Depth Image-Based Deep Learning of Grasp Planning for Textureless Planar-Faced Objects in Vision-Guided Robotic Bin-Picking

Ping Jiang; Yoshiyuki Ishihara; Nobukatsu Sugiyama; Junji Oaki; Seiji Tokura; Atsushi Sugahara; Akihito Ogawa

doi:10.3390/s20030706

Depth Image-Based Deep Learning of Grasp Planning for Textureless Planar-Faced Objects in Vision-Guided Robotic Bin-Picking

Sensors (Basel). 2020 Jan 28;20(3):706. doi: 10.3390/s20030706.

Authors

Ping Jiang¹, Yoshiyuki Ishihara¹, Nobukatsu Sugiyama¹, Junji Oaki¹, Seiji Tokura¹, Atsushi Sugahara¹, Akihito Ogawa¹

Affiliation

¹ Corporate Research & Development Center, Toshiba Corporation, 1, Komukai-Toshiba-cho, Saiwai-ku, Kawasaki 212-8582, Japan.

Abstract

Bin-picking of small parcels and other textureless planar-faced objects is a common task at warehouses. A general color image-based vision-guided robot picking system requires feature extraction and goal image preparation of various objects. However, feature extraction for goal image matching is difficult for textureless objects. Further, prior preparation of huge numbers of goal images is impractical at a warehouse. In this paper, we propose a novel depth image-based vision-guided robot bin-picking system for textureless planar-faced objects. Our method uses a deep convolutional neural network (DCNN) model that is trained on 15,000 annotated depth images synthetically generated in a physics simulator to directly predict grasp points without object segmentation. Unlike previous studies that predicted grasp points for a robot suction hand with only one vacuum cup, our DCNN also predicts optimal grasp patterns for a hand with two vacuum cups (left cup on, right cup on, or both cups on).

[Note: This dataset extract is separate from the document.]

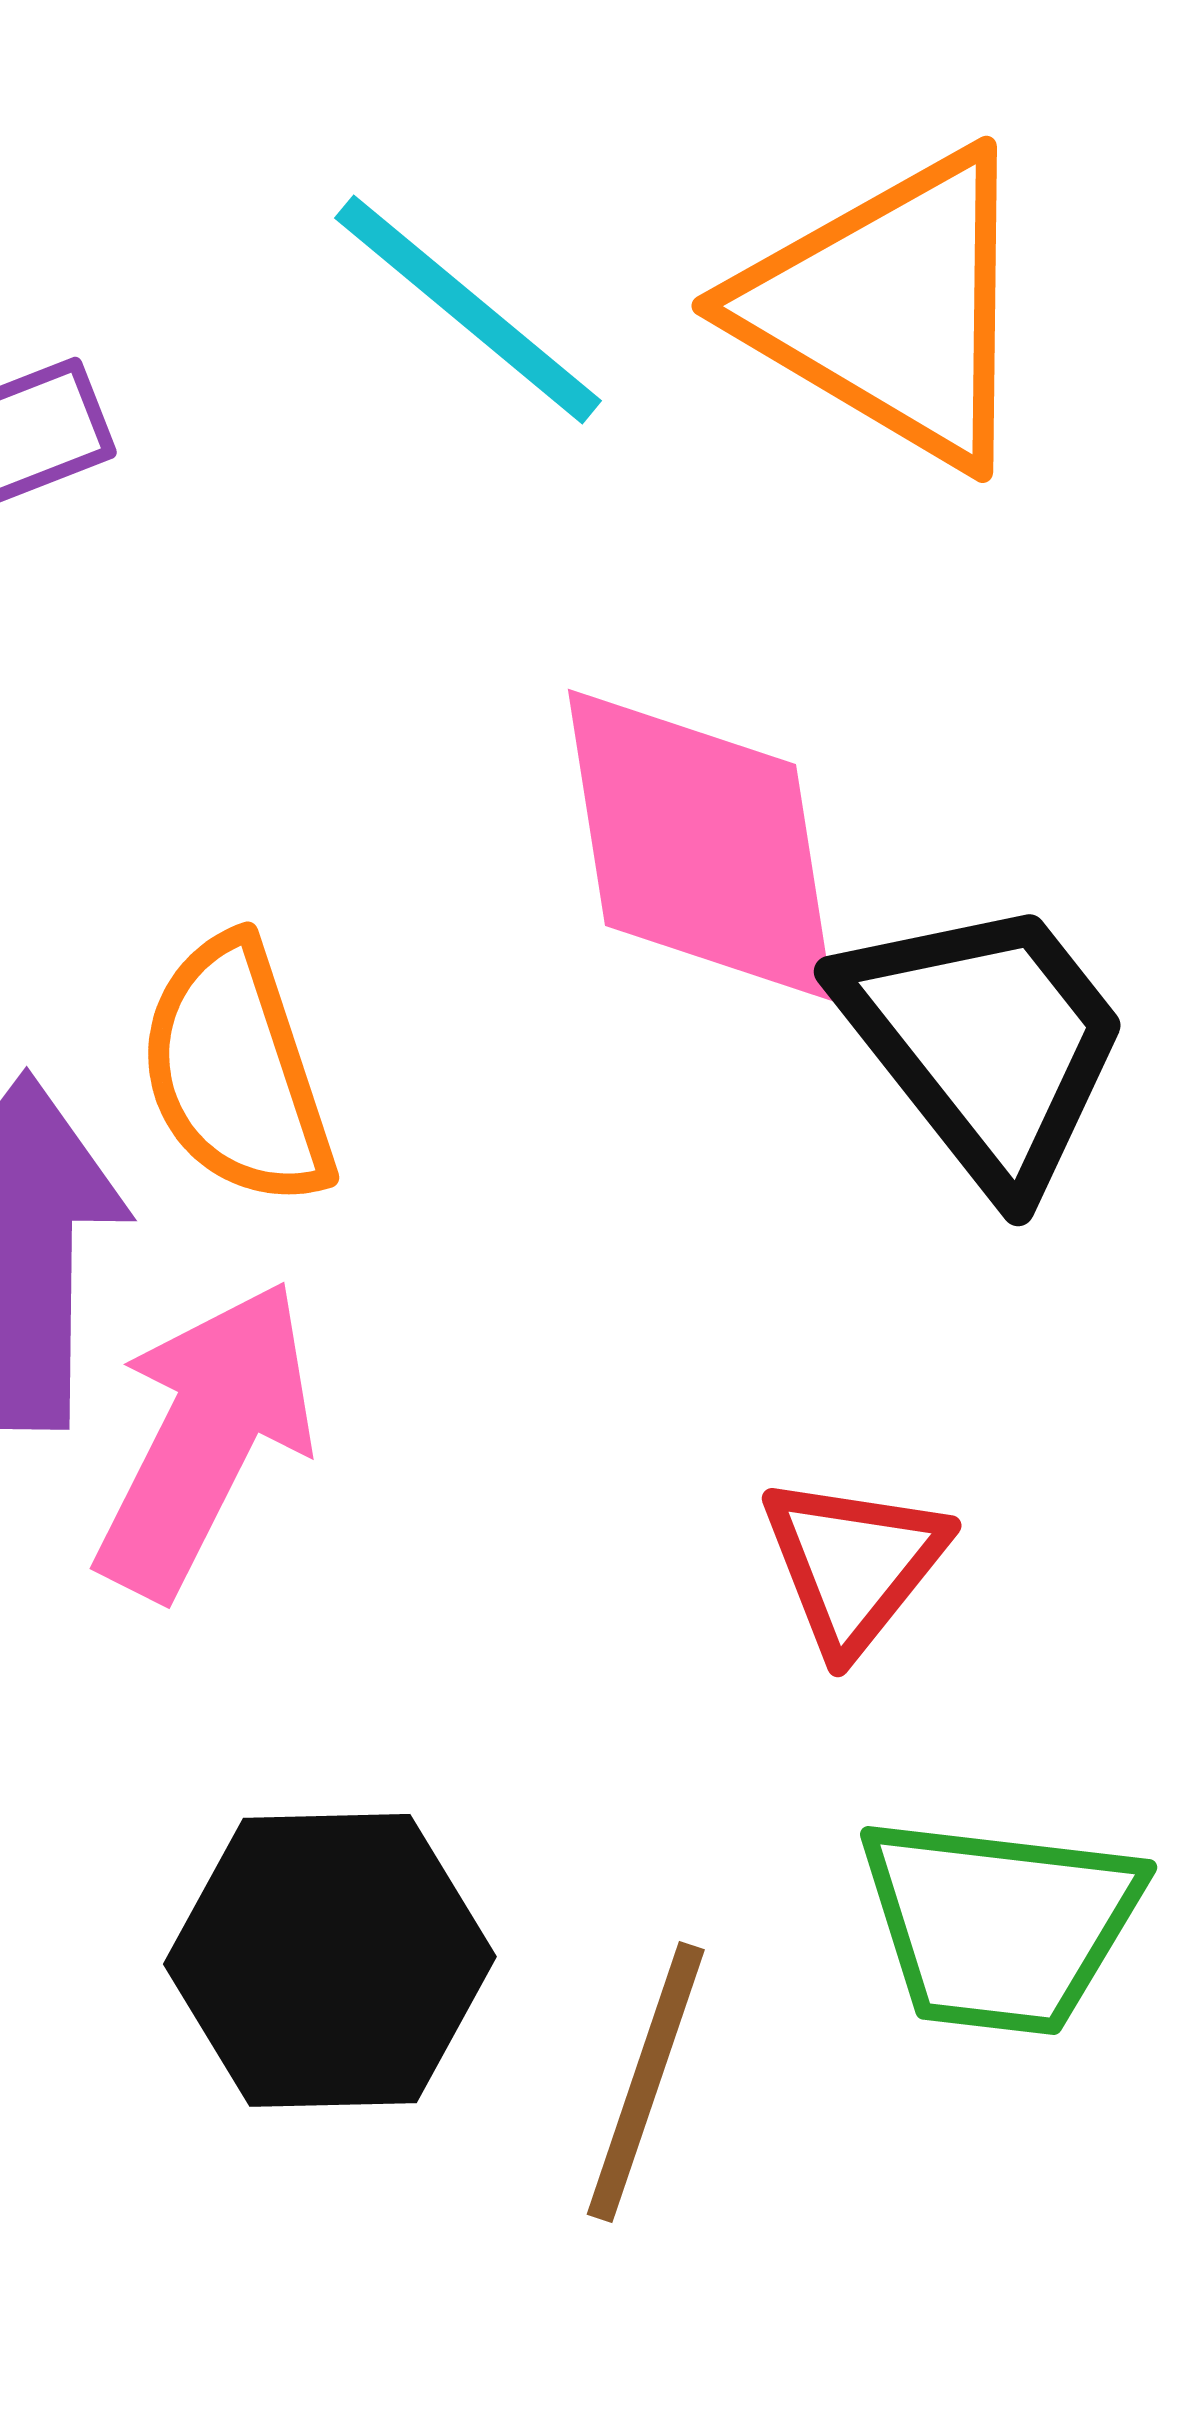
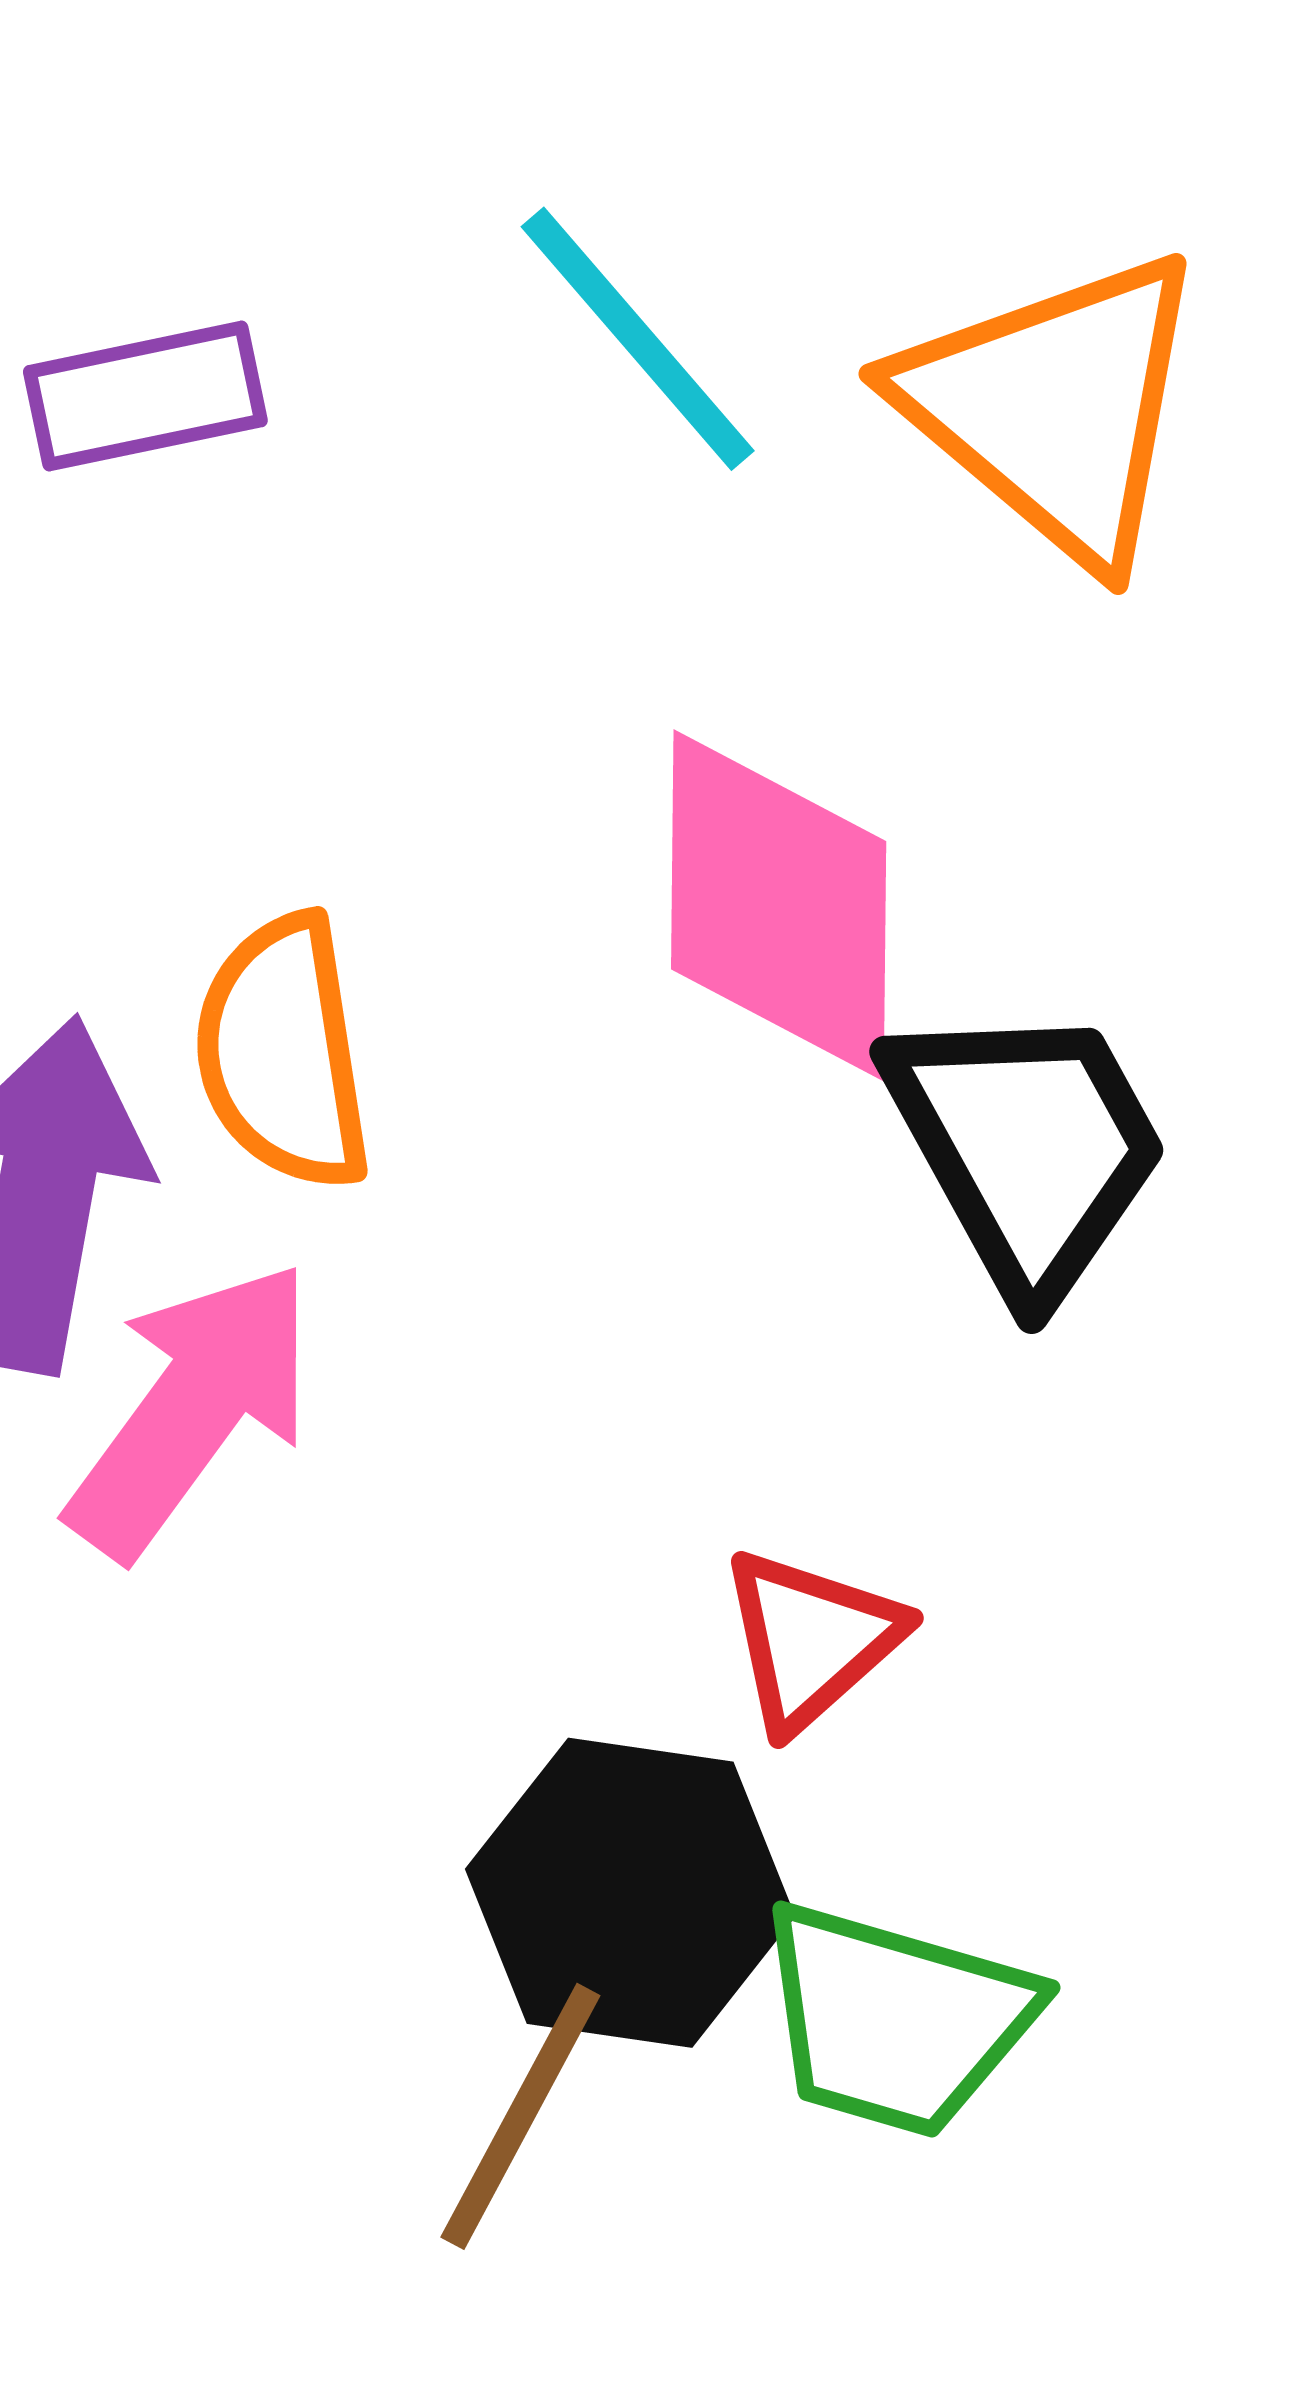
black hexagon: (330, 1960) -> (630, 1893), moved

Further, we propose a surface feature descriptor to extract surface features (center position and normal) and refine the predicted grasp point position, removing the need for texture features for vision-guided robot control and sim-to-real modification for DCNN model training. Experimental results demonstrate the efficiency of our system, namely that a robot with 7 degrees of freedom can pick randomly posed textureless boxes in a cluttered environment with a 97.5% success rate at speeds exceeding 1000 pieces per hour.

Keywords: bin picking; deep learning; grasp planning; textureless; visual servoing.